What about ion thrusters like HiPEP, VASIMR or NSTAR? Seems like if we wanted to, they could use those to eventually catch up to the Voyager probes, given enough reaction mass and gravity assists.
Depends on what you mean by “current technology”, and just how badly we really needed or wanted to intercept the space probe in question.
My understanding is that with something like Project Orion, it would be quite do-able, and, assuming we could overcome the engineering challenges involved in such a thing, might not even take all that long to intercept the Voyager in question once it was launched. (We’re talking about a spacecraft with a maximum velocity of maybe 3% of light speed, which may not sound like much, but is hundreds of times faster than the Voyager probes or even New Horizons.) Project Orion is pretty out there, but it isn’t like a warp drive or anything like that; there don’t seem to be any “First, discover a substance with negative mass…” steps involved.
Overcoming the political challenges involved in such a project would–I hope!–be even more formidable than the engineering issues. We’re talking about launching a large spaceship from the surface of Earth by blasting it into space with multiple thermonuclear explosions; unless we had incontrovertible evidence that anthropophagous aliens were about to intercept Voyager 2 and take the famous Golden Record as an invitation to set up a new Rigellian Fried Human franchise on Sol III (“Rigellian Fried Human! It’s tentacle-lickin’ good!”) launching such a mission would be a fairly batshit crazy thing for our civilization to do.
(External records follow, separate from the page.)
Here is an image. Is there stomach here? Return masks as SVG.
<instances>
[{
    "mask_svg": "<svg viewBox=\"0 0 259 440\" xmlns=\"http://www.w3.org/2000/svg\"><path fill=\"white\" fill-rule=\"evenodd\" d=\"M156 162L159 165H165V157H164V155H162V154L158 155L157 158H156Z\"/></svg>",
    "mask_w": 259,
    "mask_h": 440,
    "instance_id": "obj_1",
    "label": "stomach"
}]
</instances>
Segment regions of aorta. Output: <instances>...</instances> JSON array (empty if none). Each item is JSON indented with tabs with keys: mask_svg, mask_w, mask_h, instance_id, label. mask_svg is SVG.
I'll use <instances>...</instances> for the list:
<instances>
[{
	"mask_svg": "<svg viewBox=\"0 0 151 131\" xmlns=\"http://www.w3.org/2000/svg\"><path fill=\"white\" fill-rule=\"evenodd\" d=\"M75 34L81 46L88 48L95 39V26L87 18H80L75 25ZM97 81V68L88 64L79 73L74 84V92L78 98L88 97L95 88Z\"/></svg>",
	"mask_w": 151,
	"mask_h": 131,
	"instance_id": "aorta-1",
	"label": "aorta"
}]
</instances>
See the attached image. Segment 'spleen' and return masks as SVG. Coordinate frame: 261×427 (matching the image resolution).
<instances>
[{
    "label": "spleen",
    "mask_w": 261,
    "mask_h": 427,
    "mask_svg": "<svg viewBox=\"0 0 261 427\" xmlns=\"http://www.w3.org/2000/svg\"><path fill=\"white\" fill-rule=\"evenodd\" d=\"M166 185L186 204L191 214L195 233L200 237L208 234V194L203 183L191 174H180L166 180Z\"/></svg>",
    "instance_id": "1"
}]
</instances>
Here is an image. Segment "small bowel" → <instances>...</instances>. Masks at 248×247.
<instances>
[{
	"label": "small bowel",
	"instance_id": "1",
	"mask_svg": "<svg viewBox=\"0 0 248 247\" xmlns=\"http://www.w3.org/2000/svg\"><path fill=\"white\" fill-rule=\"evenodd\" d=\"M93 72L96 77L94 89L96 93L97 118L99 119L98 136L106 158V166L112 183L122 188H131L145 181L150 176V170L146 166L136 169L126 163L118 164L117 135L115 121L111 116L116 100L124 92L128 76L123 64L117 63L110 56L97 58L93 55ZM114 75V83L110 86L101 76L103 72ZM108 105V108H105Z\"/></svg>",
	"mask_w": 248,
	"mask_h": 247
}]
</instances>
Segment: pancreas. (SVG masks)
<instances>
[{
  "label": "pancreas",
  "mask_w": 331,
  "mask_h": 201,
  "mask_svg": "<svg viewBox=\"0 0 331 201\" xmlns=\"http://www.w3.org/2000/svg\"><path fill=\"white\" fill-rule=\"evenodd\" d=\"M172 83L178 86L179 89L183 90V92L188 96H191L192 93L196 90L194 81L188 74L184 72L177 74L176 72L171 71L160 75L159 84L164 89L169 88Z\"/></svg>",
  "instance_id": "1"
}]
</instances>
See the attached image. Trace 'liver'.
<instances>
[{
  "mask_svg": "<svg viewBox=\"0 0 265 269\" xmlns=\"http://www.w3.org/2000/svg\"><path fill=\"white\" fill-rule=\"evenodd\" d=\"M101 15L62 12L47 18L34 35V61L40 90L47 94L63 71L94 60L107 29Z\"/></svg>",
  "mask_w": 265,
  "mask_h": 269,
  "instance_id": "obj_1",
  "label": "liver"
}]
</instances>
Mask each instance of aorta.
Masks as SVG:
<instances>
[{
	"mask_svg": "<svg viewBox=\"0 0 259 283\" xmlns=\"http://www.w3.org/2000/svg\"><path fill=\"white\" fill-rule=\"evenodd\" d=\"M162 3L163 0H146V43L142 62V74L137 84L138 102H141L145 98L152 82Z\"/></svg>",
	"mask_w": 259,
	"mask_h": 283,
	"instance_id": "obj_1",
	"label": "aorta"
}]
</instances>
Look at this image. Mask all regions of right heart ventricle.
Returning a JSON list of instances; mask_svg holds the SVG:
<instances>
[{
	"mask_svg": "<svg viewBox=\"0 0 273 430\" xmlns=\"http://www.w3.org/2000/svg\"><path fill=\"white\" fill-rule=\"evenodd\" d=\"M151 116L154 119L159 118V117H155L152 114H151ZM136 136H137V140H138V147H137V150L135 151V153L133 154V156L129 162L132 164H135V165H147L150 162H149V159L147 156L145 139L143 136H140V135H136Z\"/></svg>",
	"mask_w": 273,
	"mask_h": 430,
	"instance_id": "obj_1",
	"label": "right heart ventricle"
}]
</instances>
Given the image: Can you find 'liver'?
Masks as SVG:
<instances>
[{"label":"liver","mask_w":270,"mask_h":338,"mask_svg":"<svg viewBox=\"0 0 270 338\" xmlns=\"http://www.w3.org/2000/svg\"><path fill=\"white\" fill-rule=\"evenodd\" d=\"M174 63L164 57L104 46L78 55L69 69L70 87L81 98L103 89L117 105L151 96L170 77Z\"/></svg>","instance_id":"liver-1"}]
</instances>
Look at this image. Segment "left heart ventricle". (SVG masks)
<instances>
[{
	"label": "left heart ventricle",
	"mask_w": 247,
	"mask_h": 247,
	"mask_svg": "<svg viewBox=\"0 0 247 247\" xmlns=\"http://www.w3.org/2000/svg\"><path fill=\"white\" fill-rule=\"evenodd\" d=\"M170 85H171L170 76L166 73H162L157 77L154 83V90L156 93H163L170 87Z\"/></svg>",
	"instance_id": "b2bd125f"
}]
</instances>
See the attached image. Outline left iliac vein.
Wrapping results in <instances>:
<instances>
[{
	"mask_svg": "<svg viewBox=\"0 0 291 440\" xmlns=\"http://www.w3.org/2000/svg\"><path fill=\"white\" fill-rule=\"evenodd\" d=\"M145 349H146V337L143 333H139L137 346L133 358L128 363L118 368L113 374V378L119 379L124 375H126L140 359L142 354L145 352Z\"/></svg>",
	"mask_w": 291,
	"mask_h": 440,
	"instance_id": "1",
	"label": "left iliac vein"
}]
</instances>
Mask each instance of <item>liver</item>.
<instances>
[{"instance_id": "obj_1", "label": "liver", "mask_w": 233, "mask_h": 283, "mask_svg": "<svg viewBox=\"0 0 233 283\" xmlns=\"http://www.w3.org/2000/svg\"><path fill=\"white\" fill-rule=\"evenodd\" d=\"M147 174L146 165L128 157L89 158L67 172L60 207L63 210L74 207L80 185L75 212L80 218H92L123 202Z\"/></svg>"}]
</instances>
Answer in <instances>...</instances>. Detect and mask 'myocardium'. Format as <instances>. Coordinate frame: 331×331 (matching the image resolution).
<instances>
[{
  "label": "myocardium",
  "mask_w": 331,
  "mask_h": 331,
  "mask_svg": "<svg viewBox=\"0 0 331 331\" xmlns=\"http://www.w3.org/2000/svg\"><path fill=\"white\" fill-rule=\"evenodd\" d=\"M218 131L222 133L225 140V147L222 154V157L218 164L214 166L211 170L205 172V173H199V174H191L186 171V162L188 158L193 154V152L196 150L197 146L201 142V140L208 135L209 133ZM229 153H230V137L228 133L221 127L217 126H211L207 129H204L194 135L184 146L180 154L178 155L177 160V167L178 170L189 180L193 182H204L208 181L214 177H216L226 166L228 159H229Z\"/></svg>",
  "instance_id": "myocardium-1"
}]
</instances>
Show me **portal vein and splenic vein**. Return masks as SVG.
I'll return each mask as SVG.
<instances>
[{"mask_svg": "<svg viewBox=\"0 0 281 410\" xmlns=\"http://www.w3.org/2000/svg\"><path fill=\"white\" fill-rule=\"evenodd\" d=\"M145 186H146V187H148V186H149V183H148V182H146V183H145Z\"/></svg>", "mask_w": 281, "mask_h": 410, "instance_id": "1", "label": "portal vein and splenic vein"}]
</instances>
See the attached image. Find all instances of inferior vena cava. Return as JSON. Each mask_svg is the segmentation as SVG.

The fact that Voyager used Jupiter, Saturn, Uranus, and Neptune for those gravity assists and that window won’t open up again until ~2151 as you mentioned, is why I mentioned the Oberth effect. You would have to figure out how to carry enough fuel to use the Oberth effect, just as New Horizon did but at a larger scale.
I suppose you could use lots and lots of inner planet accelerations like the Parker Solar Probe used, but in the other direction but it would be hard and you would probably have to extend the Ephemeris past the current used PPN terms.
Isn’t this the exact definition of not current technology?
Well, havent’t the voyagers come to a stop after bumping into the edge of the heliosphere and whatever is pushing back against that? Oh, OK I see recent news.
FWIW, the Dawn probe, which was powered by NSTAR derived ion thrusters, achieved a 41,360 kph total velocity change.
“The probes would be accelerated to 20 percent of the speed of light in about two minutes… This velocity would get the probe past the orbit Pluto in three days and to the nearest star in 20 years.”
Are you saying that if I’m traveling away from Earth at 4.5km/s and chuck stuff out the back at 4.4km/s that I won’t accelerate? Because I don’t think that’s how Newton’s 3rd Law works. The Tsiolkovsky Rocket Equation is going to put a practical limit on how much delta-V you can get out of a rocket with 4.4km/s exhaust velocity, but that limit should be significantly higher than 4.4km/s or orbital rockets wouldn’t work.
No, I am saying the faster you can toss mass out of the back of the rocket the more efficient it is.
The Tsiolkovsky rocket equation, or “delta vee” will be cruel if you do the actual math though.
Δv = v[sub]exhaust[/sub] * ln(mass[sub]0[/sub]/mass[sub]1[/sub])
If your rocket weighs 1,000,000 kg, with an only unrealistic dead weight of 10 kg and you have exaust that is 4.4km/s you could get up to 50.65 km/s. If you can get it to where your non-fuel total rocket mass is 1% of the total mass with fuel you would only get to 20.26 km/s. If you have 50% fuel you can only get to 3.0 km/s.
The natural log will ruin your day even with the ideal rocket law.
Isn’t this also the exact definition of not current technology?
From what I understand it wasn’t the engineering challenges that stopped Orion, but the results of the engineering challenges that stopped it. Basically to perfect it they would have to detonate a lot of nukes in mid-air and obviously that won’t have very good ecological consequences. If we absolutely did not give a shit about fallout Orion could be built today pretty easily.